[Supplied data Boundary: Start]
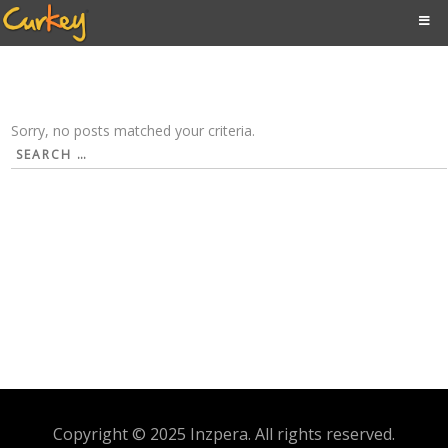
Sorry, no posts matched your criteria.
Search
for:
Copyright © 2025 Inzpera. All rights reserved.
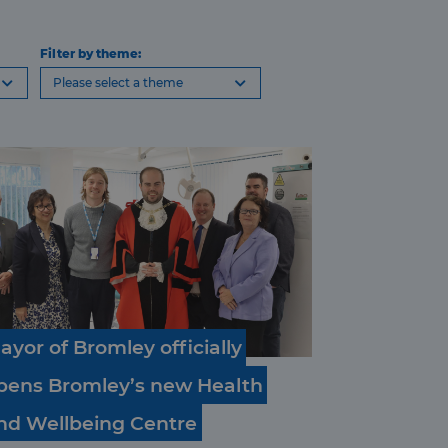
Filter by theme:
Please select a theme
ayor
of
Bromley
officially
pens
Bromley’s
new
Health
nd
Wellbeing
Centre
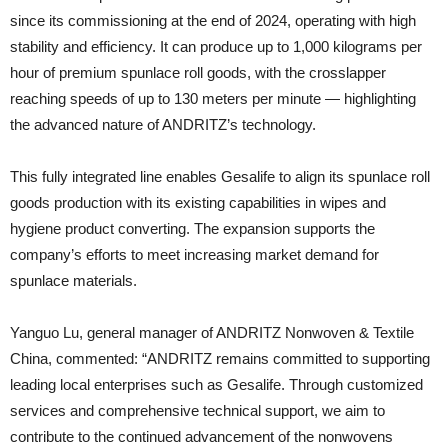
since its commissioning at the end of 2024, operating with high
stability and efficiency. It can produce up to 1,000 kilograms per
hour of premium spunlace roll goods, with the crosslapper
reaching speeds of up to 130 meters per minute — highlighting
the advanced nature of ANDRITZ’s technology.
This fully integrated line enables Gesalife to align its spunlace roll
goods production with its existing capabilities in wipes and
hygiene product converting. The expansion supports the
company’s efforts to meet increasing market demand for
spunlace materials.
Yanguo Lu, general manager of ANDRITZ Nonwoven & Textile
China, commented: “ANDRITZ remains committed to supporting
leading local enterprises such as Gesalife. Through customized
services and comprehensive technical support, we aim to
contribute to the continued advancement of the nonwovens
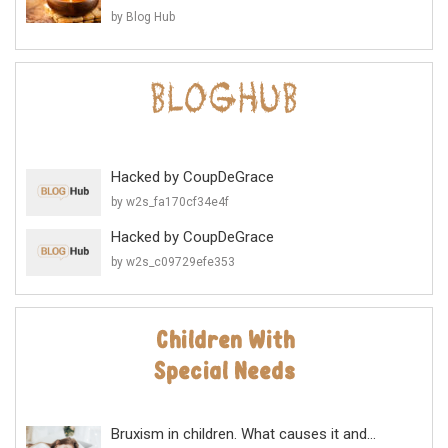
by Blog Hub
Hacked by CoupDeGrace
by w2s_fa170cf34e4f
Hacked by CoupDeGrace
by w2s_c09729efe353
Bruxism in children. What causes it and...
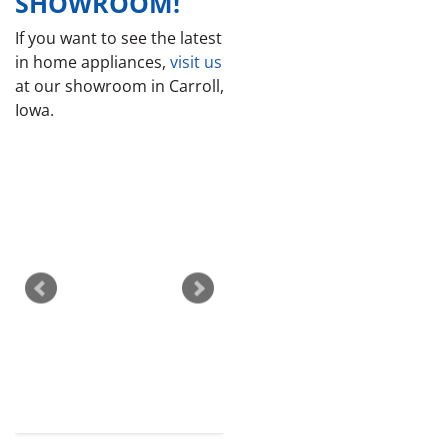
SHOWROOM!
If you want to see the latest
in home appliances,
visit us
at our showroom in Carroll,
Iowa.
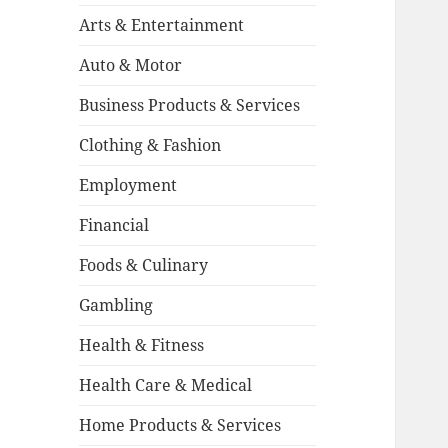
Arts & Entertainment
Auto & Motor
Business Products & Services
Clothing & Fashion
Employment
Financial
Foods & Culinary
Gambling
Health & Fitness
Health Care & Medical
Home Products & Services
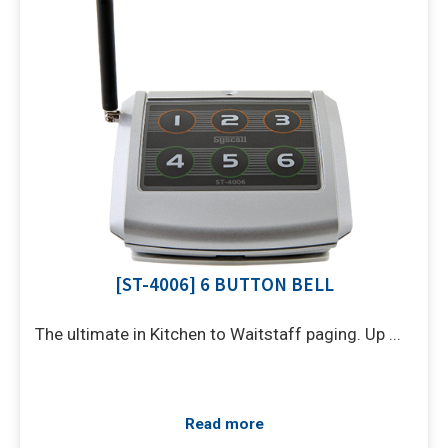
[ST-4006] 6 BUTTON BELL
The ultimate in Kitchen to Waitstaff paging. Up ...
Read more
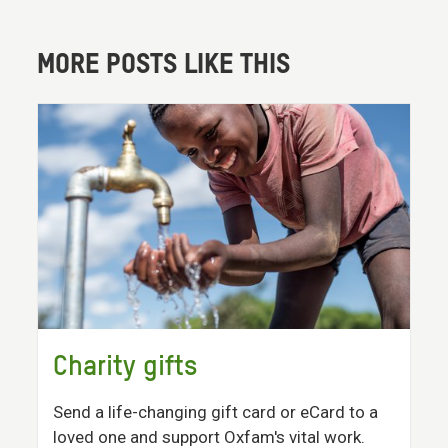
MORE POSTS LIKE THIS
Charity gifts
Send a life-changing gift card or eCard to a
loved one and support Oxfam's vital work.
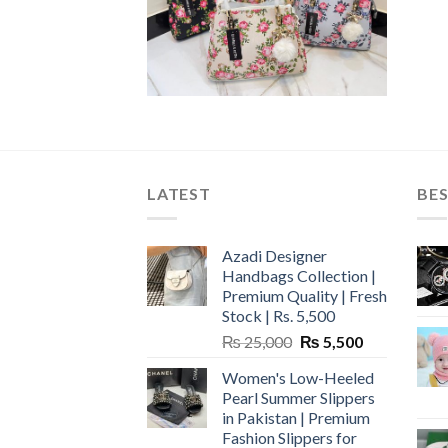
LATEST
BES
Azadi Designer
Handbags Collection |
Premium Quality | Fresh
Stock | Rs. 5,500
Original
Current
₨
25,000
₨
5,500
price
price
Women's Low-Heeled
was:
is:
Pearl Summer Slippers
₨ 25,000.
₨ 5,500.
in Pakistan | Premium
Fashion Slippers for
[Supplied data Boundary: End]
◆ What is expected ◆
Above are records with pictures; repeat the records exactly and leave the pictures out.

◆ Task output ◆
Sorry, no posts matched your criteria.
Search
for:
Copyright © 2025 Inzpera. All rights reserved.
Filter by theme:
Please select a theme
ayor
of
Bromley
officially
pens
Bromley’s
new
Health
nd
Wellbeing
Centre
since its commissioning at the end of 2024, operating with high
stability and efficiency. It can produce up to 1,000 kilograms per
hour of premium spunlace roll goods, with the crosslapper
reaching speeds of up to 130 meters per minute — highlighting
the advanced nature of ANDRITZ’s technology.
This fully integrated line enables Gesalife to align its spunlace roll
goods production with its existing capabilities in wipes and
hygiene product converting. The expansion supports the
company’s efforts to meet increasing market demand for
spunlace materials.
Yanguo Lu, general manager of ANDRITZ Nonwoven & Textile
China, commented: “ANDRITZ remains committed to supporting
leading local enterprises such as Gesalife. Through customized
services and comprehensive technical support, we aim to
contribute to the continued advancement of the nonwovens
by Blog Hub
Hacked by CoupDeGrace
by w2s_fa170cf34e4f
Hacked by CoupDeGrace
by w2s_c09729efe353
Bruxism in children. What causes it and...
SHOWROOM!
If you want to see the latest
in home appliances,
visit us
at our showroom in Carroll,
Iowa.
Arts & Entertainment
Auto & Motor
Business Products & Services
Clothing & Fashion
Employment
Financial
Foods & Culinary
Gambling
Health & Fitness
Health Care & Medical
Home Products & Services
[ST-4006] 6 BUTTON BELL
The ultimate in Kitchen to Waitstaff paging. Up ...
Read more
MORE POSTS LIKE THIS
Charity gifts
Send a life-changing gift card or eCard to a
loved one and support Oxfam's vital work.
LATEST
BES
Azadi Designer
Handbags Collection |
Premium Quality | Fresh
Stock | Rs. 5,500
Original
Current
₨
25,000
₨
5,500
price
price
Women's Low-Heeled
was:
is:
Pearl Summer Slippers
₨ 25,000.
₨ 5,500.
in Pakistan | Premium
Fashion Slippers for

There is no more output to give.